Before that, the preferred term was "Feeble Minded," an umbrella which could include everyone from the insane to the developmentally disabled to the promiscuous or just plain rebellious, especially if you were a woman. These people, so labeled, often ended up on "farms," sprawling campuses with dormitories and manual labor and often some form of abuse, including forced sterilization.
So it hasn't been very long that civil rights and liberties have been guaranteed to people with disabilities in this country, and things like IDEA and the ADA were huge steps up. Of course, prejudice persists. Once mainstreamed into the general population, at least at school, all the childhood stories with disfigured, limping 'monsters' predisposed lots of kids to fear. It's getting better, but still isn't a great situation, as with most prejudices.
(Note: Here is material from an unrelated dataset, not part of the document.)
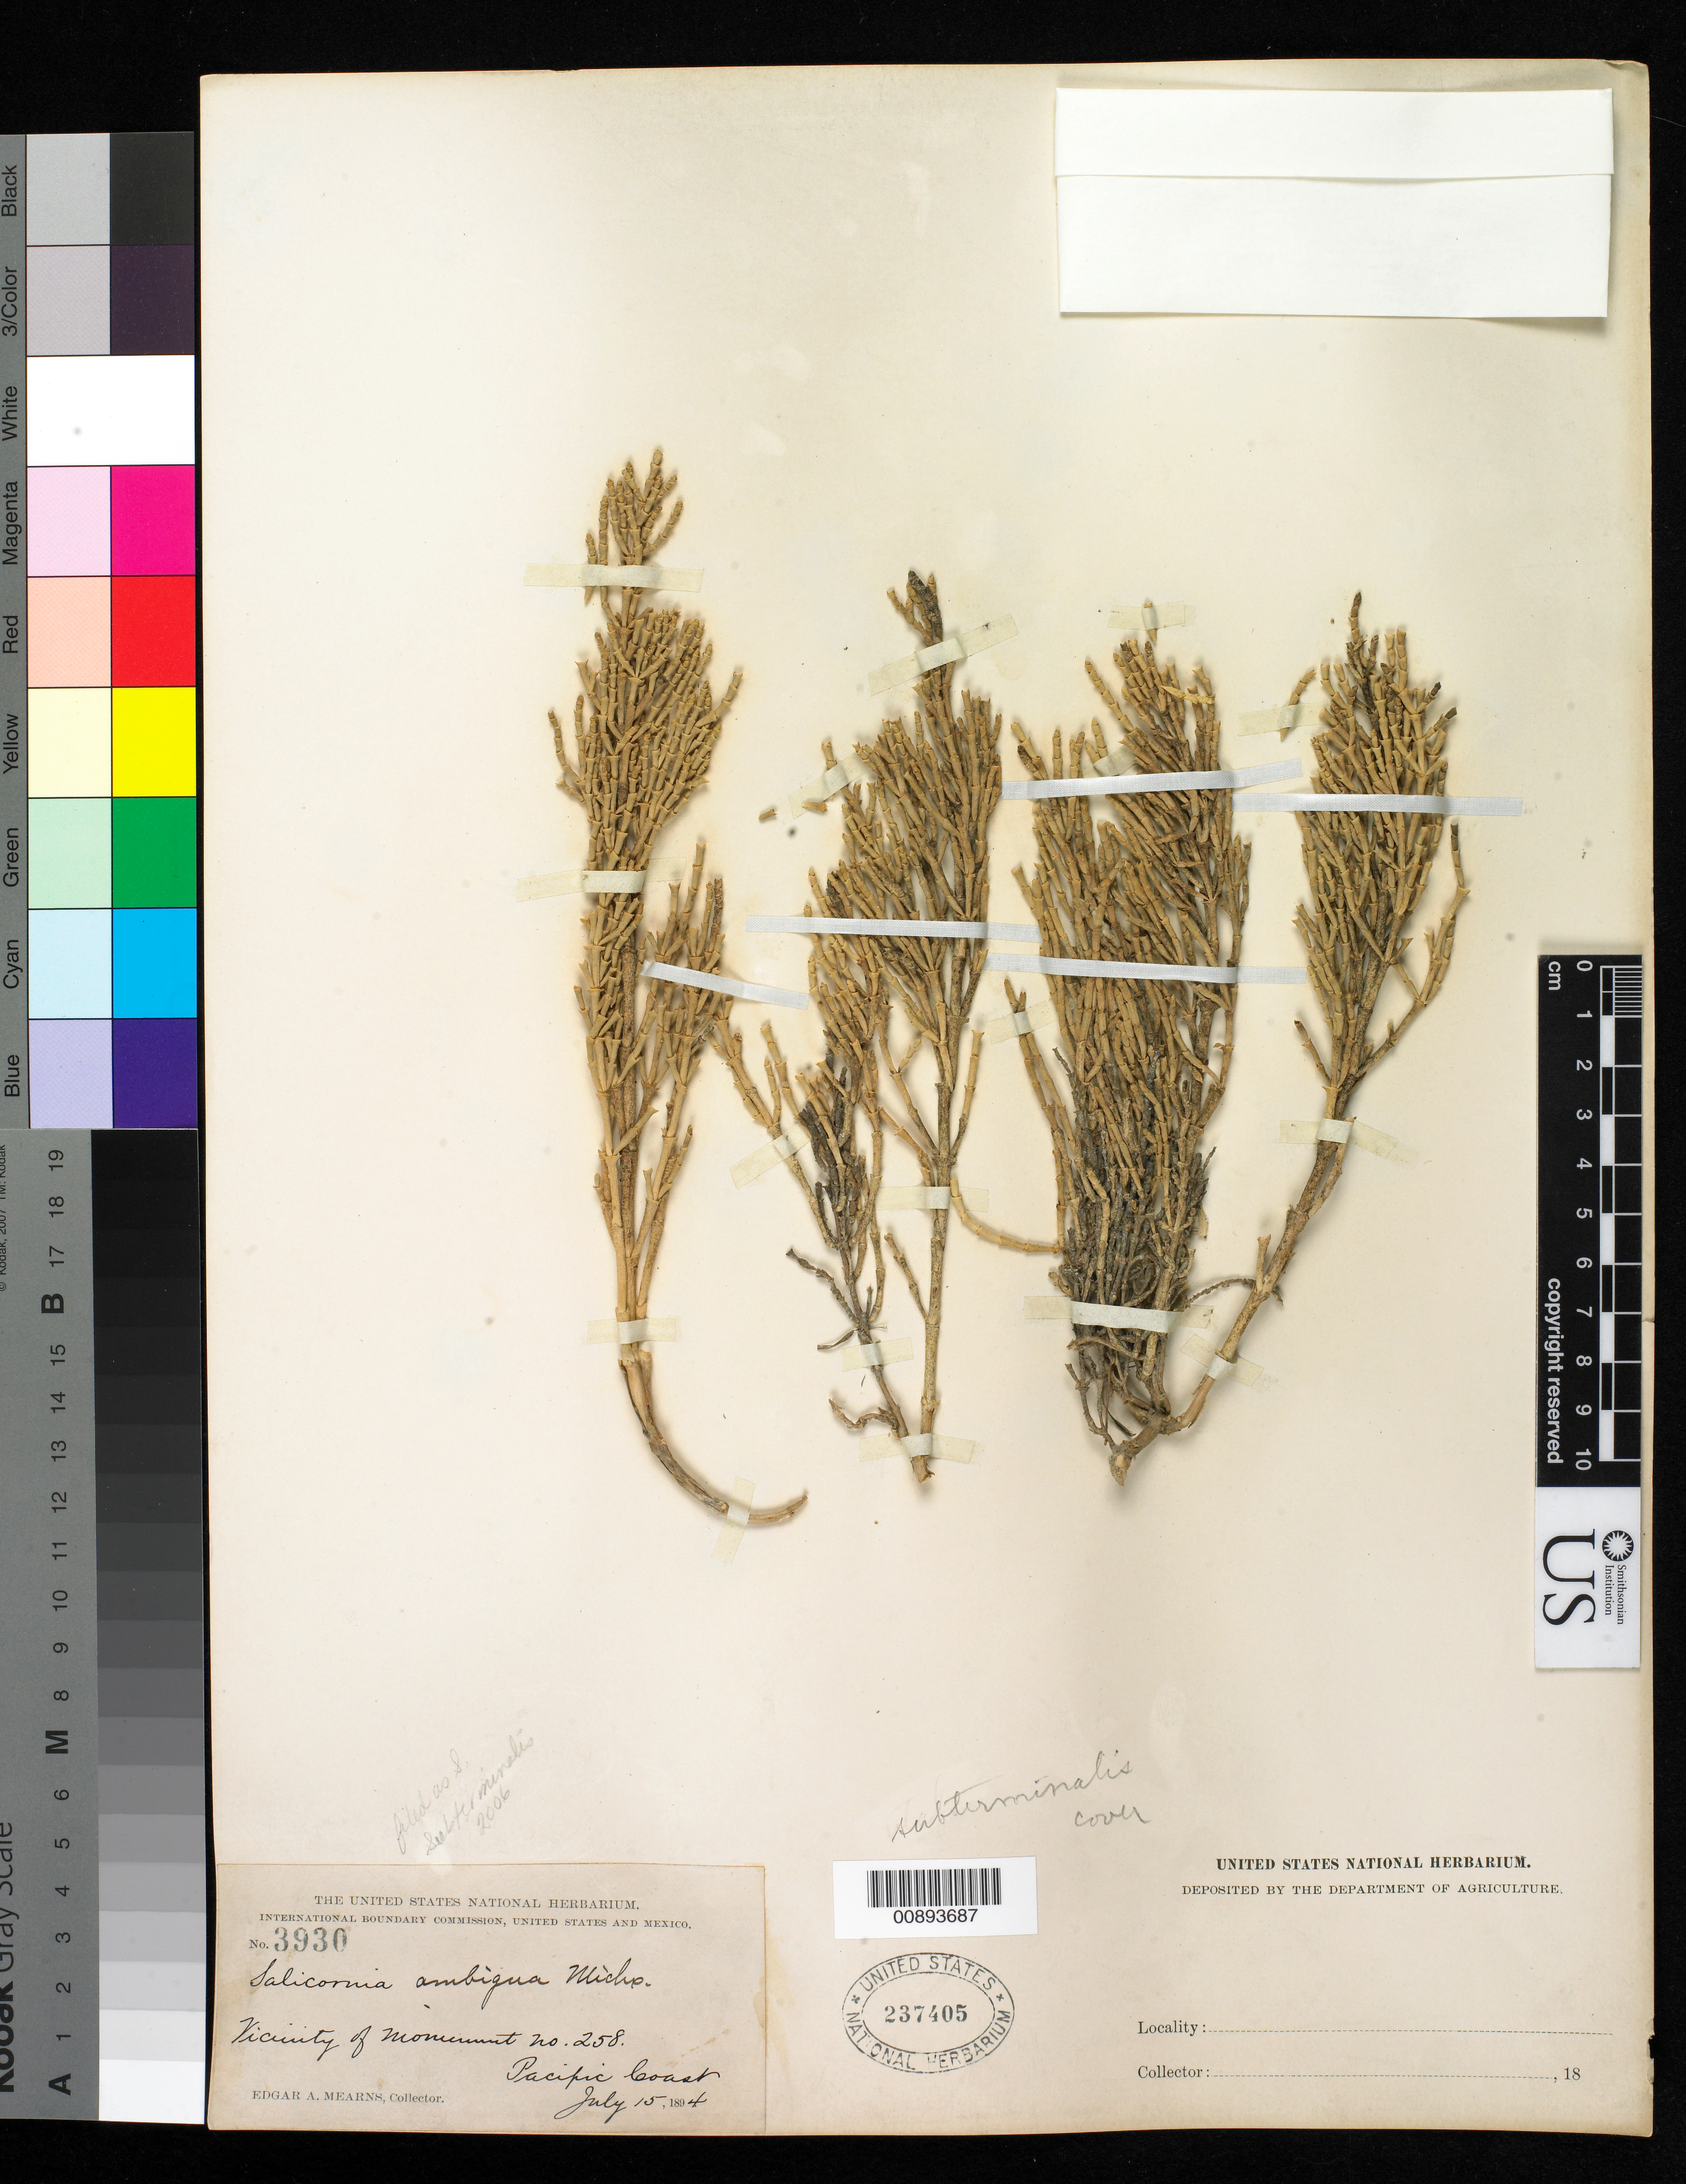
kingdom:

But these kids, in classes, were called "retarded," because they were slower than the average kid. Then the average kids started calling each other 'retarded' when they said something stupid, and the whole thing went downhill. It's not the most flattering name in the best of circumstances, I admit. But it is a fun word to say aloud.
Being aware of how far we've come in being sensitive to differing abilities, and how far we still have to go, when I recognize slowness in myself, shouldn't I be able to identify it with a cool-sounding word like 'retarded'? If I don't apply it to anyone else? I didn't feel stupid when I had a question for the Special Ed teacher. I just felt, well, sort of slow.